_GIVEN ENTRIES_
::::::
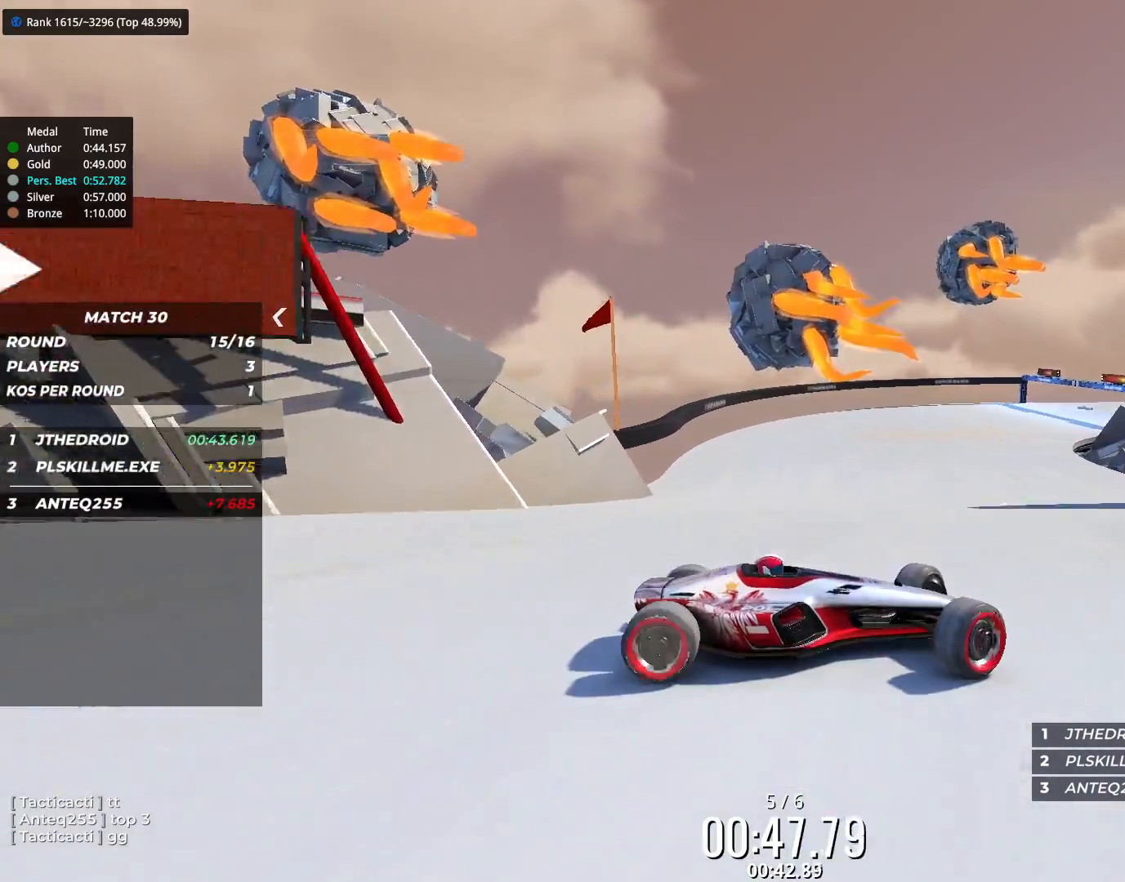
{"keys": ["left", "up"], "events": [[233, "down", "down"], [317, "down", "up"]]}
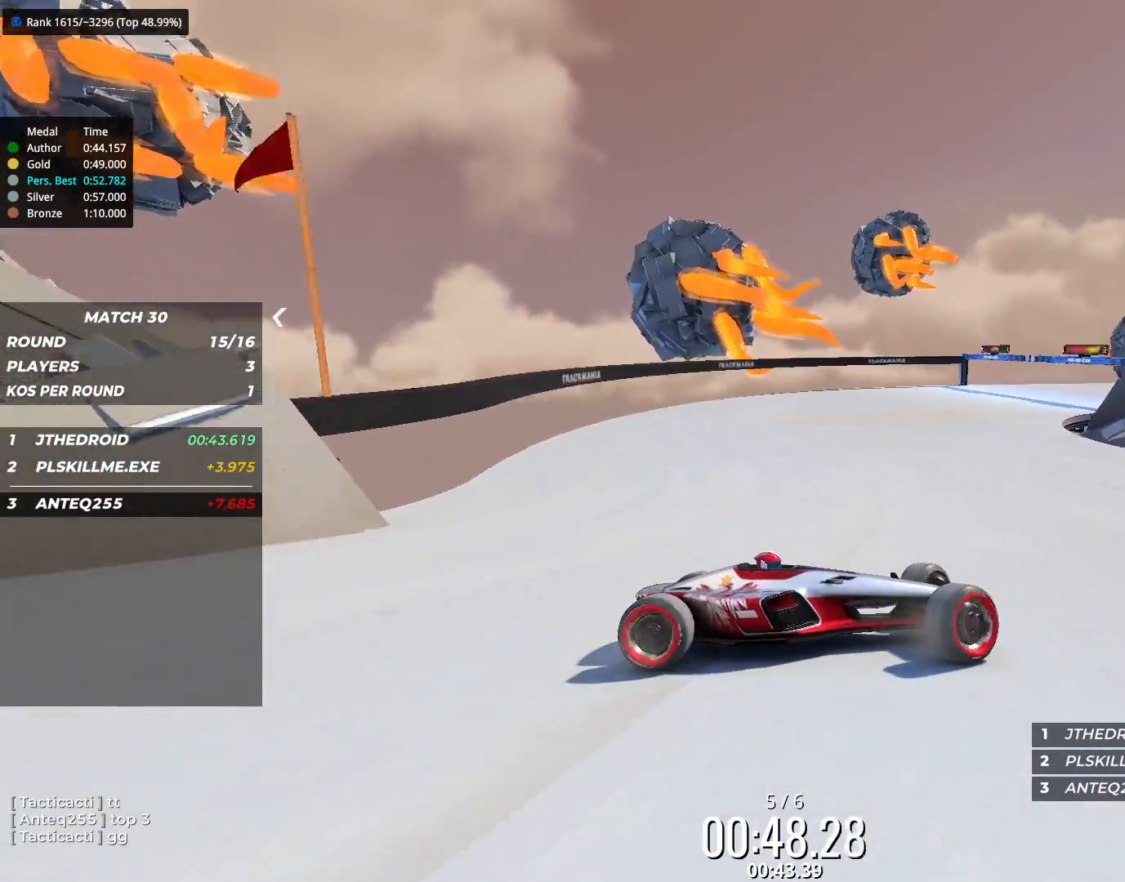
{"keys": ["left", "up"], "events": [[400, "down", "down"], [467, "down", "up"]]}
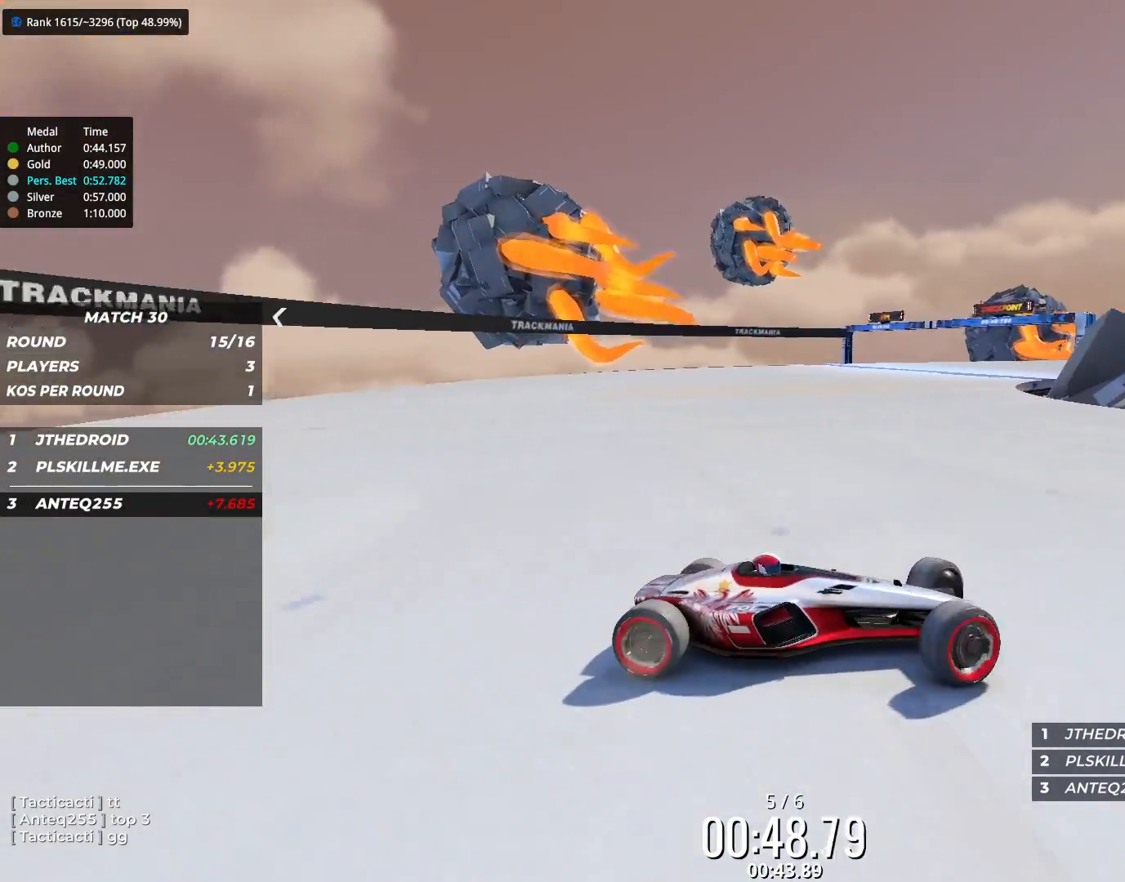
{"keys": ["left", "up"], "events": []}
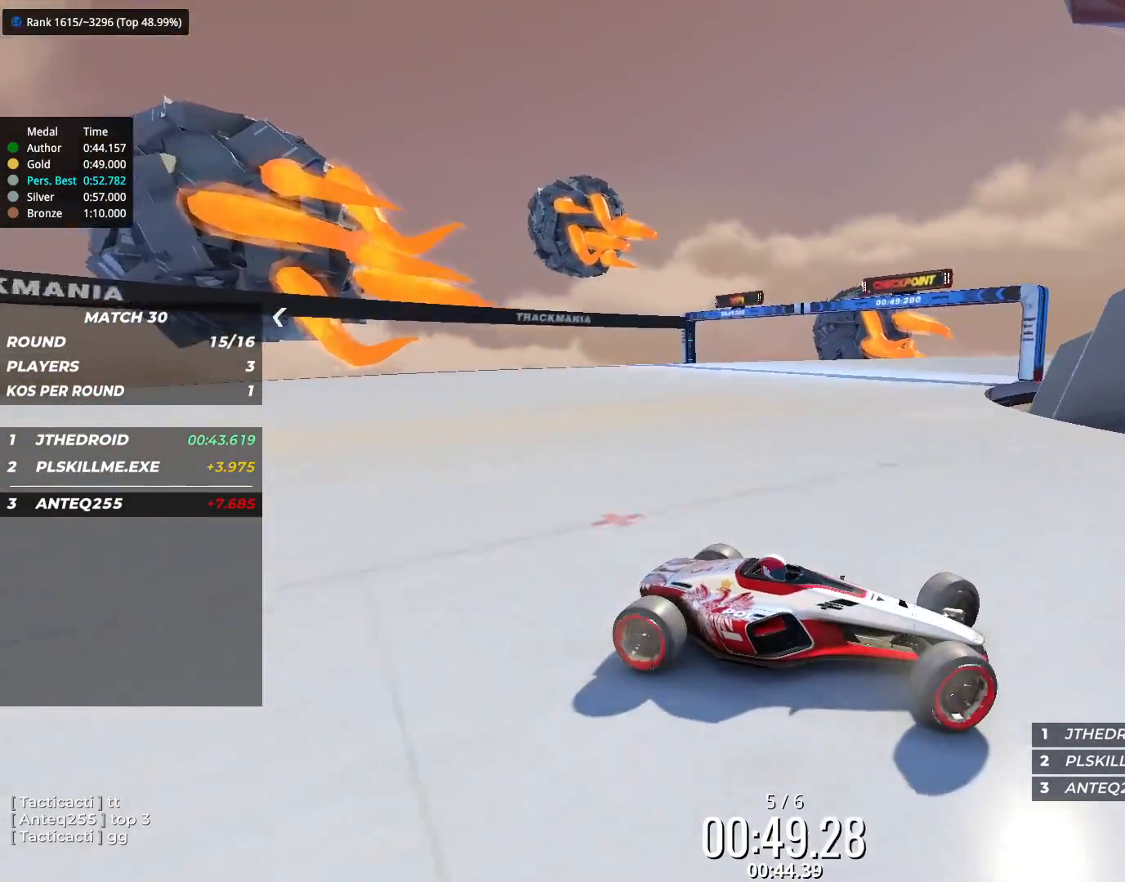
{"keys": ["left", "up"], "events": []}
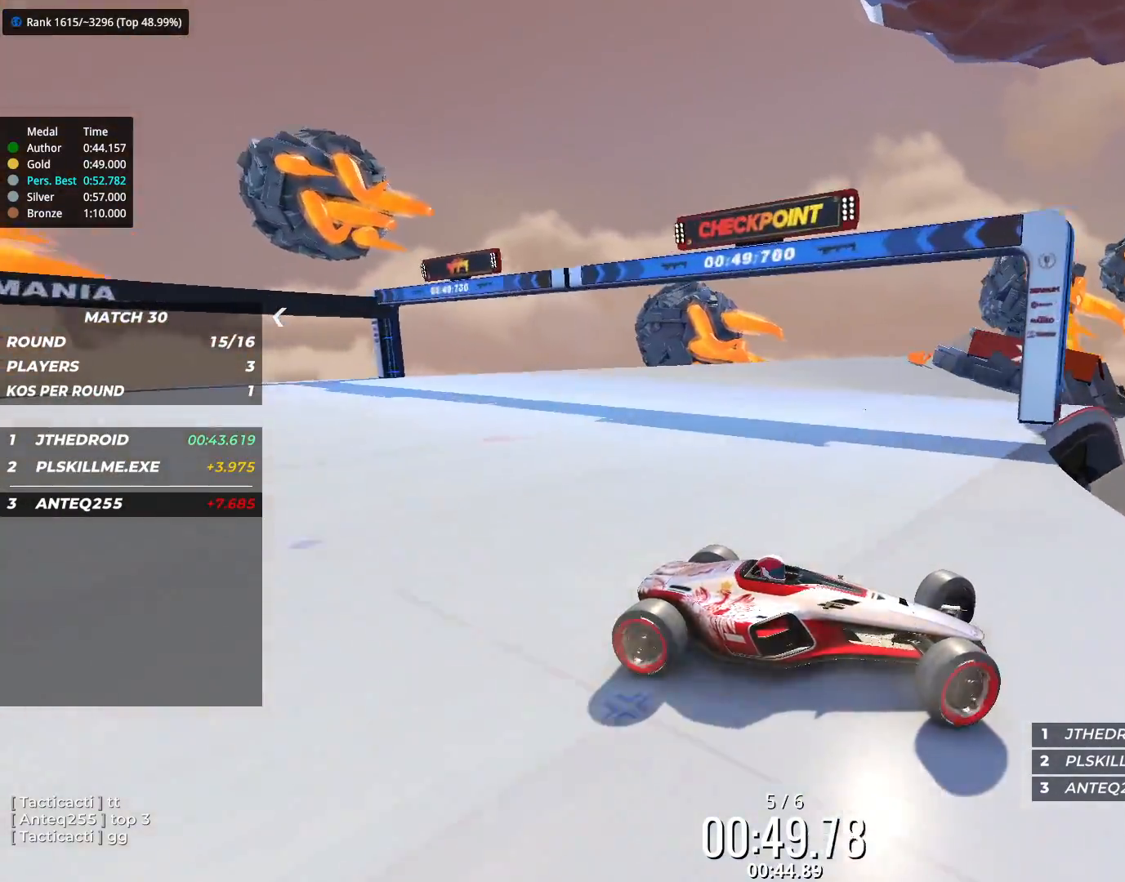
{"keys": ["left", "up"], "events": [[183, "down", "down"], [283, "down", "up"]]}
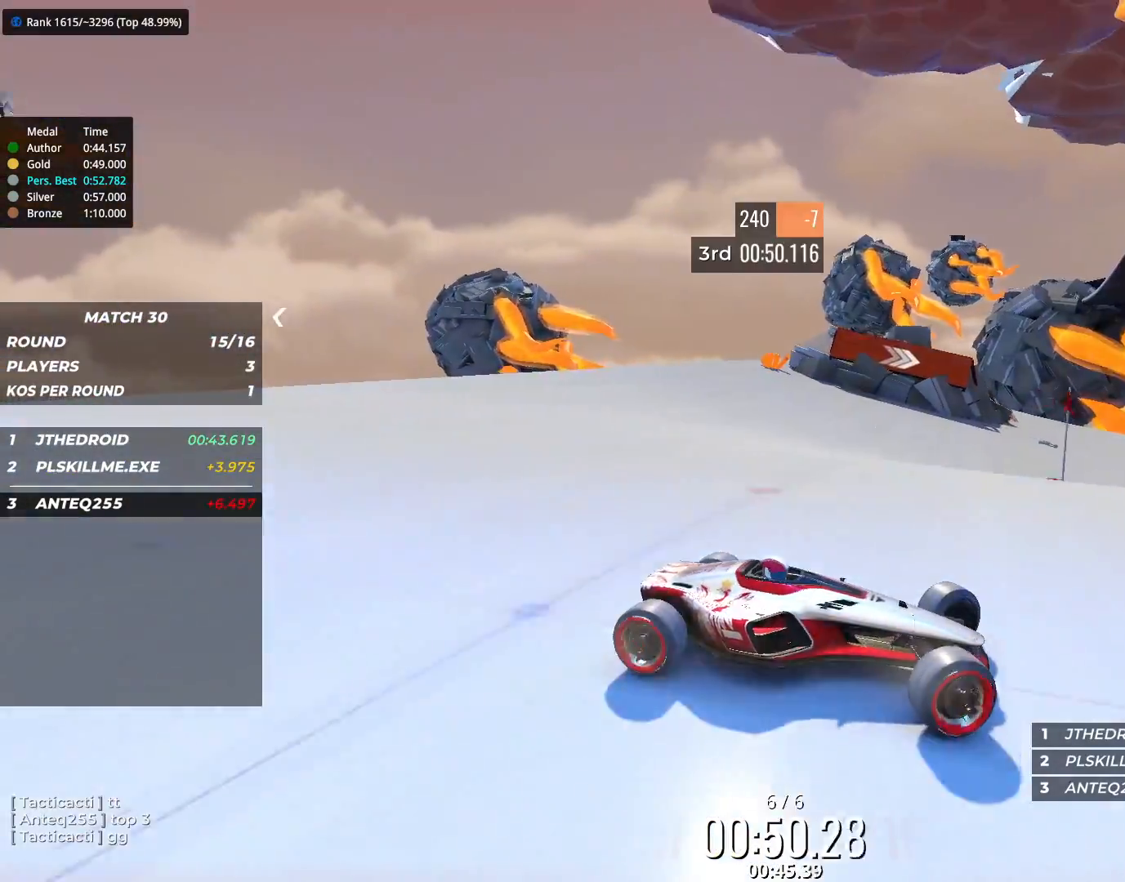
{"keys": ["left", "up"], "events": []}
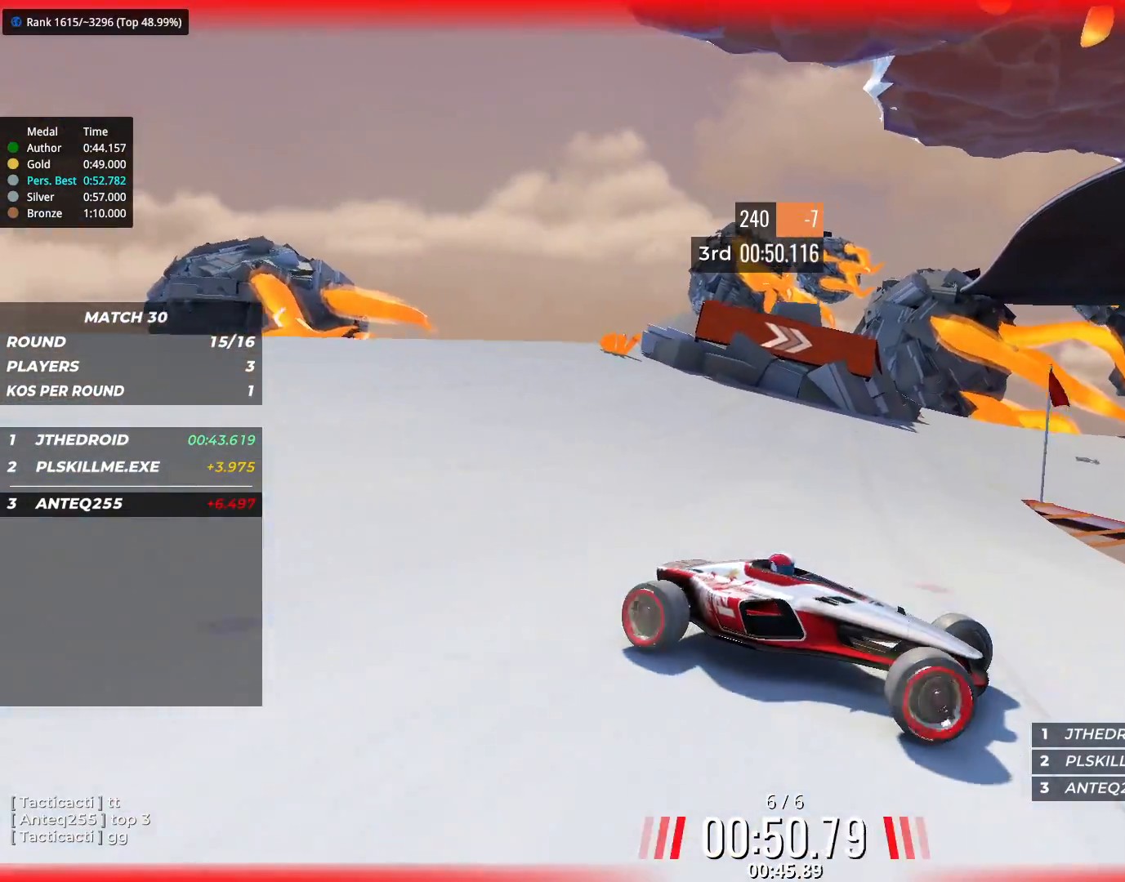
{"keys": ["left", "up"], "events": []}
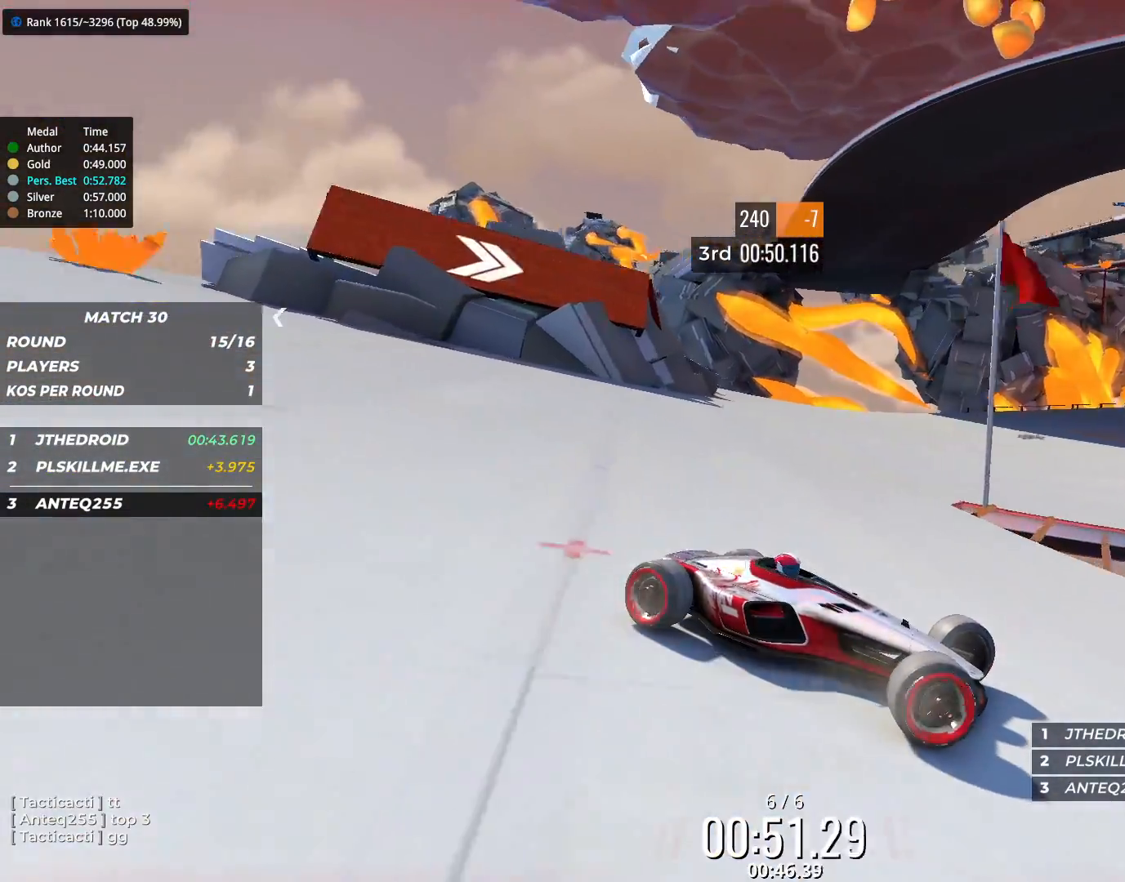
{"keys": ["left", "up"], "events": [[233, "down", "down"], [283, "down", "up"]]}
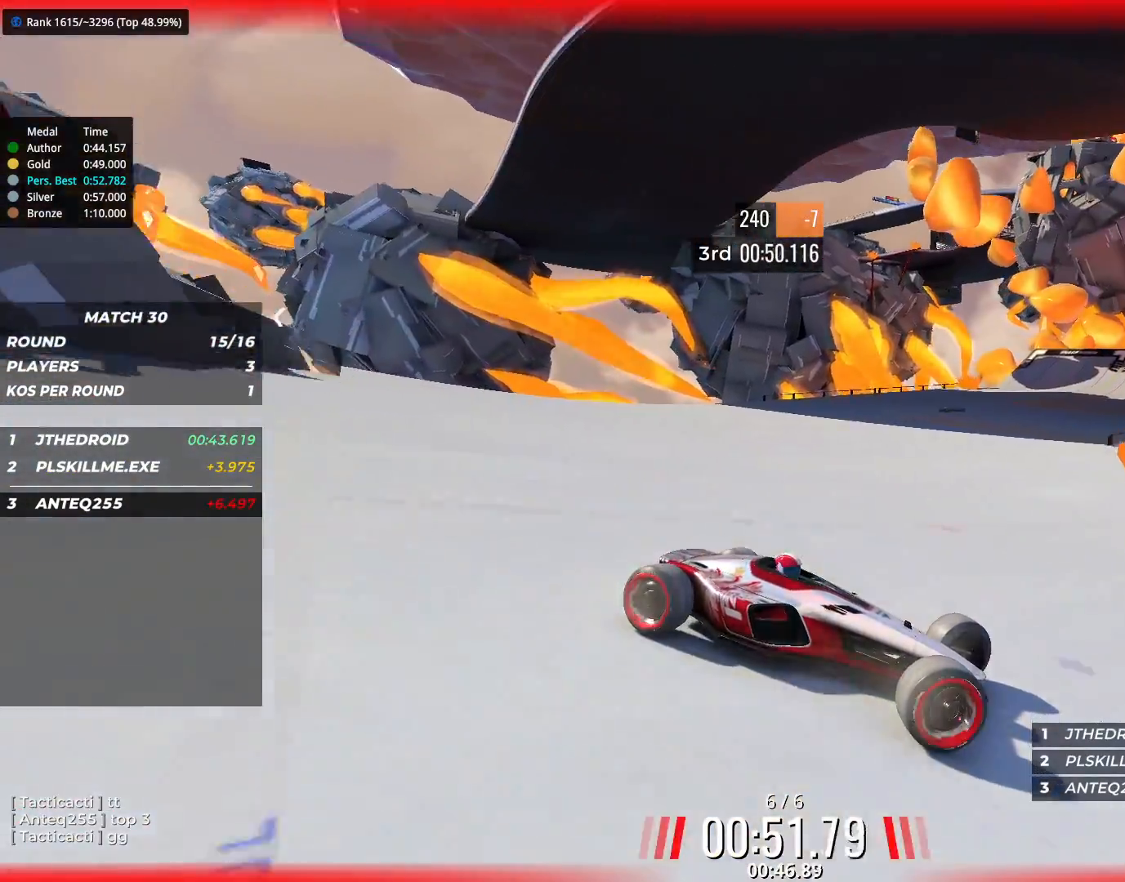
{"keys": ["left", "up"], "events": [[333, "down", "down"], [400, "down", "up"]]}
::::::
Return all the lines above exactly; none of the pictures should appear.

{"keys": ["left", "up"], "events": [[233, "down", "down"], [317, "down", "up"]]}
{"keys": ["left", "up"], "events": [[400, "down", "down"], [467, "down", "up"]]}
{"keys": ["left", "up"], "events": []}
{"keys": ["left", "up"], "events": []}
{"keys": ["left", "up"], "events": [[183, "down", "down"], [283, "down", "up"]]}
{"keys": ["left", "up"], "events": []}
{"keys": ["left", "up"], "events": []}
{"keys": ["left", "up"], "events": [[233, "down", "down"], [283, "down", "up"]]}
{"keys": ["left", "up"], "events": [[333, "down", "down"], [400, "down", "up"]]}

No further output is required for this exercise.